Zak (Zack Gottsagen) é um jovem de 22 anos com Síndrome de Down que ambiciona fugir do lar onde foi colocado sob supervisão de Eleanor (Dakota Johnsson). O seu sonho é chegar à escola de wrestling dirigida pelo seu ídolo, The Salt Water Redneck (Thomas Hayden Church). É numa fuga tão divertida como desajeitada, com a ajuda de um idoso (Bruce Dern), que Zak vai cruzar o seu destino com outro homem em fuga, Tyler (Shia LaBeouf), partindo os dois numa jornada repleta de perigos, sentido de aventura e descobertas pessoais por entre pântanos, campos de milho e músicas country numa América tão esquecida e profunda como eles mesmo.
Construído num registo feel good abnóxio que nunca verdadeiramente surpreende, O Falcão e a Manteiga de Amendoim assenta toda a sua dinâmica numa simplicidade de procedimentos e no seu tom de fábula sem nunca perder algum sentido de realismo.

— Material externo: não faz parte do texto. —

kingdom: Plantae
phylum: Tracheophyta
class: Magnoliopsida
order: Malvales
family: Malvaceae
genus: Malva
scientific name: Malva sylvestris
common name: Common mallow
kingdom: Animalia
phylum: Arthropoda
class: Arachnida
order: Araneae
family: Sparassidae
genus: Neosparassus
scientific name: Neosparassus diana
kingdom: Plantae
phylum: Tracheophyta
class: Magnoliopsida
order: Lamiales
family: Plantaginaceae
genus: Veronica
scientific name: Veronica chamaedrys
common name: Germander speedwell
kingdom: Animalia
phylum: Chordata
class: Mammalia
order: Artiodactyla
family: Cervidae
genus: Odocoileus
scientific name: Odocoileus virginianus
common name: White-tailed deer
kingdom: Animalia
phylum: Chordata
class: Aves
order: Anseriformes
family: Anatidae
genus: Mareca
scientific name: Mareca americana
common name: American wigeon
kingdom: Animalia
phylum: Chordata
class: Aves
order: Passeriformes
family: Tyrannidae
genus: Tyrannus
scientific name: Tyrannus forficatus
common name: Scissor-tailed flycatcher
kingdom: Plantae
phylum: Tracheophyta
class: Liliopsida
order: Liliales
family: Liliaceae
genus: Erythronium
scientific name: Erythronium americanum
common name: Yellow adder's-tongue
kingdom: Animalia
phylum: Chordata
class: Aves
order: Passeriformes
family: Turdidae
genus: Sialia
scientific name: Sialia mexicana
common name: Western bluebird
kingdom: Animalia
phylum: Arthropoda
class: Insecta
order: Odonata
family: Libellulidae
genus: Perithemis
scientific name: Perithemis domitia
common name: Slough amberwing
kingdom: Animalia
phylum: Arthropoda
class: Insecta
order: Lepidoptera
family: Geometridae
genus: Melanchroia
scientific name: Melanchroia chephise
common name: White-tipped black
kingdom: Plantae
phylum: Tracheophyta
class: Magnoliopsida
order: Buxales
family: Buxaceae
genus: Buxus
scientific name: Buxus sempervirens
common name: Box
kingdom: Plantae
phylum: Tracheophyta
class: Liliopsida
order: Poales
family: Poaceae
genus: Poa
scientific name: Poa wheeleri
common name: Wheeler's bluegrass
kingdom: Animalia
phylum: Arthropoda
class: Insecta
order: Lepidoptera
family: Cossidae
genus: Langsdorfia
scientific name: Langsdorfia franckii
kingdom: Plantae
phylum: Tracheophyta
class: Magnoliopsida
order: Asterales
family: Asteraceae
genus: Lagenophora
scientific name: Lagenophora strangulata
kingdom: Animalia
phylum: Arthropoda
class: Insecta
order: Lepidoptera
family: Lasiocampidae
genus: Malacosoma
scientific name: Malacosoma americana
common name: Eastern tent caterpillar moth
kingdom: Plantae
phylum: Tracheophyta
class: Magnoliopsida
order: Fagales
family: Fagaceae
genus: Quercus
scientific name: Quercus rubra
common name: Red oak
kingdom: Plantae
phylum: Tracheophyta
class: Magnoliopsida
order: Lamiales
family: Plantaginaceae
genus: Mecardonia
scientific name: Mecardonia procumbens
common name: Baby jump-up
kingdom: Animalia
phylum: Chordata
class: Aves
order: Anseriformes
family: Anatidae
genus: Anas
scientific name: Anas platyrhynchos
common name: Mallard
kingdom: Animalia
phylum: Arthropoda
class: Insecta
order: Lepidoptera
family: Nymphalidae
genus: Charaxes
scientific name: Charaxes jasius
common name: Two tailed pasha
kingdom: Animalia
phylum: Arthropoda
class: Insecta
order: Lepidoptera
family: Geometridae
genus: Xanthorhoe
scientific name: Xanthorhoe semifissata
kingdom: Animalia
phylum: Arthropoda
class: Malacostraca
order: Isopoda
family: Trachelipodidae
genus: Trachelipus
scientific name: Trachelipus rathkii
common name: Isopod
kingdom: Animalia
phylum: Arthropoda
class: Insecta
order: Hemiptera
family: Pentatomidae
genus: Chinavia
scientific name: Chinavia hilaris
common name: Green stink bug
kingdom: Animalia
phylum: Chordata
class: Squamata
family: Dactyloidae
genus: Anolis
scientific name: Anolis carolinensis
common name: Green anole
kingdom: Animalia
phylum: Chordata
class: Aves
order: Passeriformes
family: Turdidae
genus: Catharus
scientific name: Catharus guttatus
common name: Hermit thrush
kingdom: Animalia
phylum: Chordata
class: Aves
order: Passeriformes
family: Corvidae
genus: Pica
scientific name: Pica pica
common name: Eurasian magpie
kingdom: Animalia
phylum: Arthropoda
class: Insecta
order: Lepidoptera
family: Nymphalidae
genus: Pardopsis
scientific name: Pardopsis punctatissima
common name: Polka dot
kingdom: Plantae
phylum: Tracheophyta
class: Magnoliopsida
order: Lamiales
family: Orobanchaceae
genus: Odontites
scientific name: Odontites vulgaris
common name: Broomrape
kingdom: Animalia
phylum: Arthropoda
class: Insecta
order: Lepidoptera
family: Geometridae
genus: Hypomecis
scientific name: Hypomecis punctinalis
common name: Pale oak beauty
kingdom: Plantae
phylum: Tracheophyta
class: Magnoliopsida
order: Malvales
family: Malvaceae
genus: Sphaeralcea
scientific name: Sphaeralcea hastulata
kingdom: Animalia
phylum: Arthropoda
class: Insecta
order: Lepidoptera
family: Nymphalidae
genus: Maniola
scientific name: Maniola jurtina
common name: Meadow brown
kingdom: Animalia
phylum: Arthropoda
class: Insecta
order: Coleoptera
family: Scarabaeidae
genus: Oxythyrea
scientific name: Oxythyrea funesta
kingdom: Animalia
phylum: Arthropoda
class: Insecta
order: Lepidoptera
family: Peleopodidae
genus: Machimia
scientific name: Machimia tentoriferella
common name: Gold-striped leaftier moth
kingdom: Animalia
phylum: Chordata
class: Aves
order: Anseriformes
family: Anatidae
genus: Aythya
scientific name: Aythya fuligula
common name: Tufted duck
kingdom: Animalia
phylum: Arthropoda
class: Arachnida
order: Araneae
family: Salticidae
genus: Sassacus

Os estreantes Tyler Nilson e Mike Schwartz envolvem o espectador numa teia de misticismo acompanhando duas personagens deslocadas da sociedade, nunca arriscando muito, mas fazem-no com maturidade e suficiente força estética para nos acondicionar num espaço geográfico específico que nos coloca também em fuga com os protagonistas.
E claro está, muito do filme resulta da química entre o magnético Zack Gottsagen (que desde jovem atua) e Shia LaBeouf (enfant terrible à procura da redenção), a quem se junta mais tarde Dakota Johnson, para completar uma história emocional e sensível fora dos padrões do cinema de Hollywood, que embora possua um arco narrativo trivial, nunca se mostra condescendente, paternalista ou manipulador.